Un robot cirujano.

Por primera vez en la historia de la medicina se ha podido operar una hernia animal con la ayuda de un robot, diseñado por el Departamento de Ingeniería de Sistemas y Automática de la Universidad de Málaga y por los ingenieros en robótica Víctor F. Muñoz Martínez, Jesús Gómez de Gabriel y Jesús Fernández Lozano.

Esta intervención ha tenido por objeto lograr una perfecta sincronización entre el cirujano y su ayudante a la hora de operar, permitiéndoles utilizar las herramientas necesarias para la operación sin necesidad de tener que mantener con la otra mano la llamada cámara laparoscópica imprescindible en este tipo de operaciones.

El equipo quirúrgico del Dr. Carlos Vara, Catedrático de Cirugía de la Facultad de Medicina de la Universidad de Málaga y jefe de cirugía del Hospital Clínico Universitario de Málaga, ha sido pionero en llevar a cabo esta operación cuyos resultados han sido plenamente satisfactorios.

Movido por el sonido

El sistema robótico se encarga de realizar el movimiento del laparoscopio siguiendo las órdenes verbales del cirujano.
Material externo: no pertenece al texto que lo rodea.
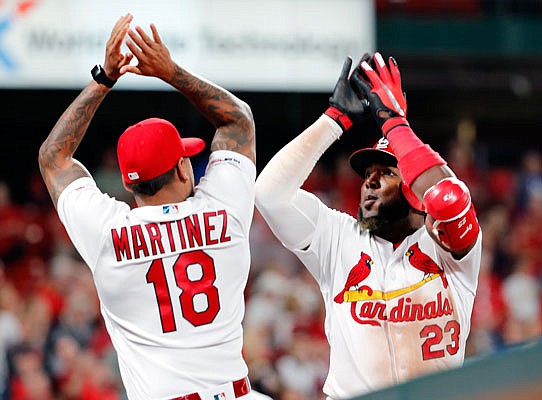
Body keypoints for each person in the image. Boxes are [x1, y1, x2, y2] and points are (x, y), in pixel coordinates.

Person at [38, 13, 264, 400]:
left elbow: (54, 158)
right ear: (181, 167)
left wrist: (104, 77)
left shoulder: (108, 235)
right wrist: (170, 71)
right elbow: (237, 123)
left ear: (129, 183)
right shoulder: (224, 209)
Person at [254, 52, 482, 399]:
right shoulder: (338, 237)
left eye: (386, 173)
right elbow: (269, 194)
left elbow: (447, 198)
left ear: (414, 188)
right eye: (367, 174)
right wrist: (335, 119)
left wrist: (394, 123)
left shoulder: (445, 245)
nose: (370, 182)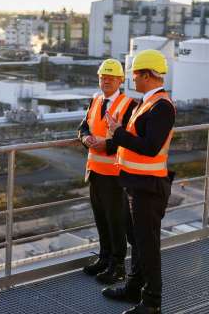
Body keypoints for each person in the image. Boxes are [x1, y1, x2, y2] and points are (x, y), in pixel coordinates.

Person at [102, 49, 176, 314]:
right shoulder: (146, 103)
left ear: (147, 75)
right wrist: (118, 133)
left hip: (148, 186)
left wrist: (118, 133)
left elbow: (151, 147)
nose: (132, 78)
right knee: (136, 240)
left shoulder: (161, 106)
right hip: (134, 183)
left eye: (134, 73)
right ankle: (134, 287)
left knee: (148, 245)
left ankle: (152, 302)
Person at [78, 59, 137, 284]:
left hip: (115, 175)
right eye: (103, 78)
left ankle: (118, 266)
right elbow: (83, 126)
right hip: (95, 172)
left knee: (116, 222)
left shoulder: (128, 104)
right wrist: (85, 138)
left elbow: (130, 139)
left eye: (111, 78)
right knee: (101, 219)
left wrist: (108, 145)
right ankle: (104, 259)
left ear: (121, 80)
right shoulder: (95, 99)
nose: (106, 82)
Éstas constituyen un conjunto de seis órdenes básicas (derecha, izquierda, arriba, abajo, dentro y fuera) que permiten situar el extremo de la óptica en una posición determinada del interior del abdomen. El sistema consta de un robot manipulador que porta un dispositivo especial para sostener el conjunto cámara-óptica. Por último la cámara va conectada a un computador que se encarga de realizar el reconocimiento de las órdenes verbales y transmitirlas al robot para que ejecute la secuencia de movimientos adecuada en vistas a posicionar el laparoscopio.

El auge de la cirujía minimalista

La cirujía minimalista tiene campo abonado en el mundo de las intervenciones mediante técnicas laparoscópicas. Gracias a ellas el cirujano puede reducir de forma considerable el tamaño de las heridas de la piel, necesarias para acceder a los órganos objeto de la operación.

Según Víctor F. Muñoz Martínez, uno de los ingenieros implicados en este proyecto enmarcado en el campo de la cirujía minimalista, “con este robot se ha pretendido realizar un “manos libres” para el cirujano, es decir, un sistema robótico que sea capaz de obedecer las órdenes habladas del cirujano para que sitúe la cámara donde este último desee. Así, los beneficios directos sobre el uso de este sistema serían entre otros una perfecta sincronización de los elementos empleados durante la intervención, una mayor estabilidad de la imagen, y una lógica disminución de la fatiga y preocupación del cirujano durante la intervención, con su consecuente mayor poder de concentración y seguridad de movimientos”.

“Además- añade Muñoz Martínez- en caso de corte eléctrico, el robot memoriza su última posición y queda totalmente parado hasta que se reanude el suministro y continúe por donde se había quedado. Todo esto se traduce en intervenciones más seguras y cortas, en las que el cansancio dejará de ser un obstáculo para el cirujano.”